Newly Identified Gene Variant in Women With Autism Could Lead to Life-Changing Therapies

ctnnd2-gene1Autism spectrum disorder is four times more likely to occur in men than women–this much we already know. But a Johns Hopkins-led team decided to upend traditional research tactics and studied rare families, namely those with more than one female diagnosed with autism. Guess what? They found CTNND2,  a “rare genetic variant (that) offers important insights into the root causes of autism, the researchers say. And, they suggest, their unconventional method can be used to identify other genetic causes of autism and other complex genetic conditions,” according to an article published in HUB, the Johns Hopkins University’s online center for news.

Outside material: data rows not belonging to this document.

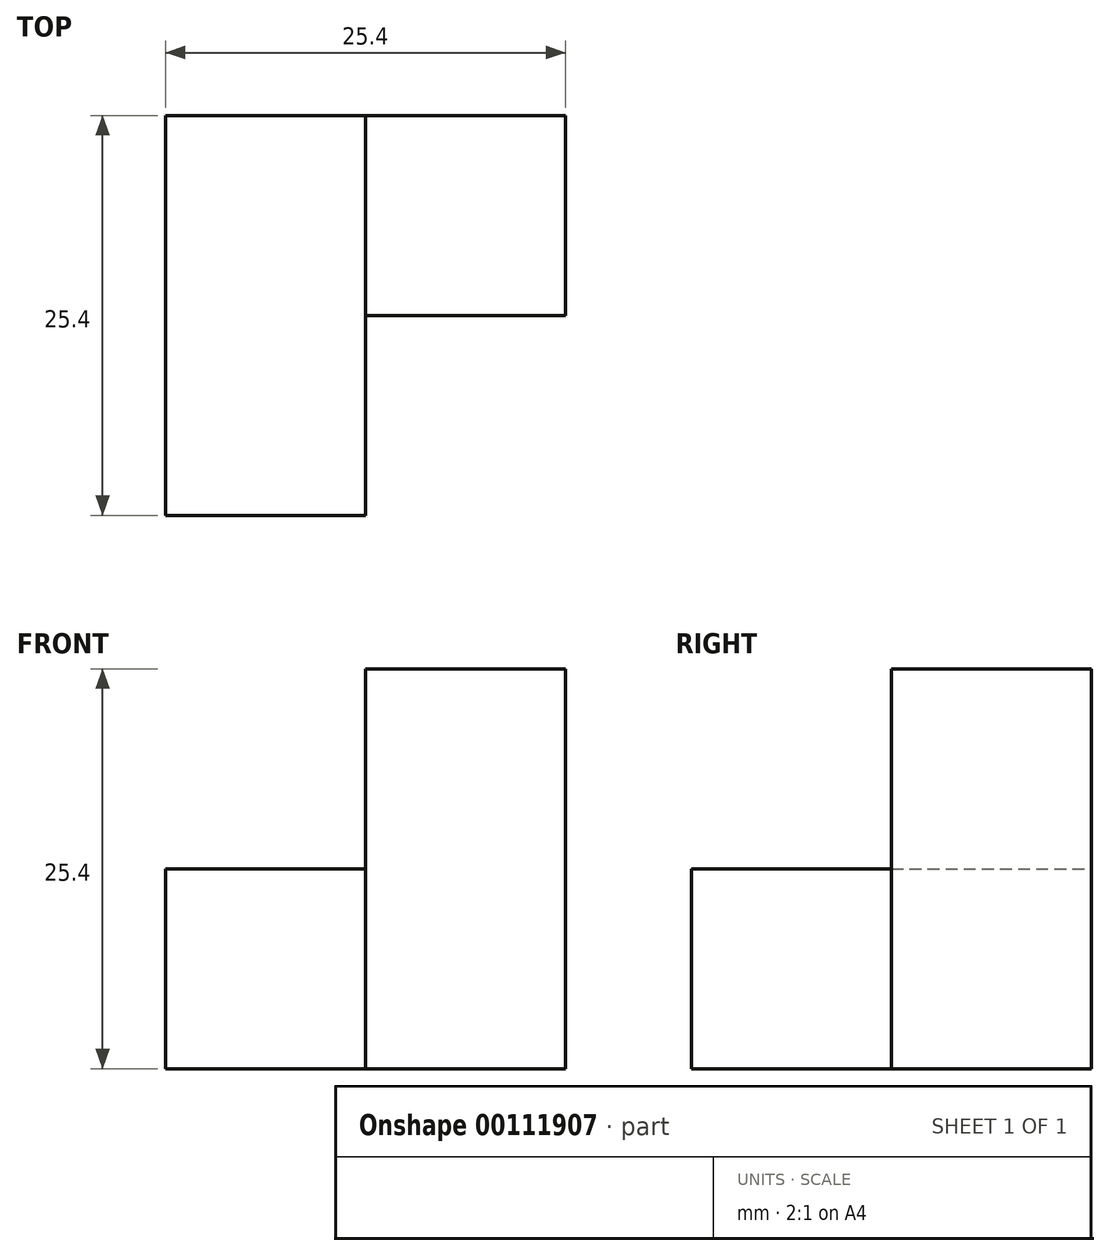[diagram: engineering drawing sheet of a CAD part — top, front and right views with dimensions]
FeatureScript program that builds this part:
annotation { "Feature Type Name" : "Feature", "Feature Type Description" : "" }
export const myFeature = defineFeature(function(context is Context, id is Id, definition is map)
    precondition{}
    {
        {
            var Q0;
            Q0=qCreatedBy(makeId("Front.planeOp"),FACE);
            var sketch = newSketch(context, id + "F0", { "sketchPlane" : qUnion([Q0])});
            skLineSegment(sketch, "E0.bottom", {"start": v(-15.08, 14.29) * mm, "end": v(-2.38, 14.29) * mm});
            skLineSegment(sketch, "E0.top", {"start": v(-15.08, 1.59) * mm, "end": v(-2.38, 1.59) * mm});
            skLineSegment(sketch, "E0.left", {"start": v(-15.08, 14.29) * mm, "end": v(-15.08, 1.59) * mm});
            skLineSegment(sketch, "E0.right", {"start": v(-2.38, 14.29) * mm, "end": v(-2.38, 1.59) * mm});
            skSolve(sketch);
        }
        {
            var Q0;
            Q0 = qSketchRegion(id + "F0", true);
            extrude(context, id + "F1", {"entities" : qUnion([Q0]), "depth" : 12.7 * mm});
        }
        {
            var Q0;
            Q0=makeQuery(id+"F1.opExtrude","CAP_FACE",FACE,{"disambiguationData":[OSD([sQuery(id+"F0.wireOp",EDGE,"E0.bottom"),sQuery(id+"F0.wireOp",EDGE,"E0.top"),sQuery(id+"F0.wireOp",EDGE,"E0.left"),sQuery(id+"F0.wireOp",EDGE,"E0.right")])],"isStart":false});
            extrude(context, id + "F2", {"entities" : qUnion([Q0]), "operationType" : NewBodyOperationType.ADD, "depth" : 12.7 * mm});
        }
        {
            var Q0;
            {var subQ0=sQuery(id+"F0.wireOp",EDGE,"E0.right");Q0=makeQuery(id+"F2.boolean.opBoolean","MERGE",FACE,{"derivedFrom":[makeQuery(id+"F1.opExtrude","SWEPT_FACE",FACE,{"disambiguationData":[OSD([subQ0])]}),makeQuery(id+"F2.opExtrude","SWEPT_FACE",FACE,{"disambiguationData":[OSD([subQ0])]})]});}
            var sketch = newSketch(context, id + "F3", { "sketchPlane" : qUnion([Q0])});
            skLineSegment(sketch, "E1", {"start": v(-12.7, 14.29) * mm, "end": v(-12.7, 1.59) * mm});
            skSolve(sketch);
        }
        {
            var Q0;
            Q0 = qSketchRegion(id + "F3", true);
            var Q1;
            {var subQ0=sQuery(id+"F3.wireOp",EDGE,"E1");Q1=makeQuery(id+"F3.imprint","IMPRINT",FACE,{"disambiguationData":[TD([[makeQuery(id+"F3.imprint","IMPRINT",EDGE,{"derivedFrom":subQ0}),1.0]])]});}
            extrude(context, id + "F4", {"entities" : qUnion([Q0, Q1]), "operationType" : NewBodyOperationType.ADD, "depth" : 12.7 * mm});
        }
        {
            var Q0;
            {var subQ0=sQuery(id+"F0.wireOp",EDGE,"E0.bottom");Q0=makeQuery(id+"F4.boolean.opBoolean","MERGE",FACE,{"derivedFrom":[makeQuery(id+"F2.boolean.opBoolean","MERGE",FACE,{"derivedFrom":[makeQuery(id+"F1.opExtrude","SWEPT_FACE",FACE,{"disambiguationData":[OSD([subQ0])]}),makeQuery(id+"F2.opExtrude","SWEPT_FACE",FACE,{"disambiguationData":[OSD([subQ0])]})]}),makeQuery(id+"F4.opExtrude","SWEPT_FACE",FACE,{"disambiguationData":[OSD([subQ0,sQuery(id+"F0.wireOp",EDGE,"E0.right")])]})]});}
            var sketch = newSketch(context, id + "F5", { "sketchPlane" : qUnion([Q0])});
            skLineSegment(sketch, "E2", {"start": v(-2.38, -12.7) * mm, "end": v(-2.38, 0) * mm});
            skSolve(sketch);
        }
        {
            var Q0;
            Q0 = qSketchRegion(id + "F5", true);
            var Q1;
            {var subQ0=sQuery(id+"F5.wireOp",EDGE,"E2");Q1=makeQuery(id+"F5.imprint","IMPRINT",FACE,{"disambiguationData":[TD([[makeQuery(id+"F5.imprint","IMPRINT",EDGE,{"derivedFrom":subQ0}),-1.0]])]});}
            extrude(context, id + "F6", {"entities" : qUnion([Q0, Q1]), "operationType" : NewBodyOperationType.ADD, "depth" : 12.7 * mm});
        }
    });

Research findings from 13 families were compared to the gene sequences of thousands of people from a public database. “They found four potential culprit genes and focused on one, called CTNND2, because it fell in a region of the genome known to be associated with another intellectual disability. When they studied the gene’s effects in zebrafish, mice, and cadaveric human brains, the research group found that the protein it makes affects how many other genes are regulated. The CTNND2 protein was found at far higher levels in fetal brains than in adult brains or other tissues, Chakravarti says, so it likely plays a key role in brain development. While autism-causing variants in CTNND2 are very rare, Chakravarti says, the finding provides a window into the general biology of autism.”

The point–and a good one, at that–is simple: in order to develop autism spectrum therapies, we need to fully understand where the disorder comes from in the first place. And Chakravarti’s team took a vital first step toward that goal. Next up? The team is currently  applying the same tactics to discovering the functions of the other three genes identified as possibly associated with autism.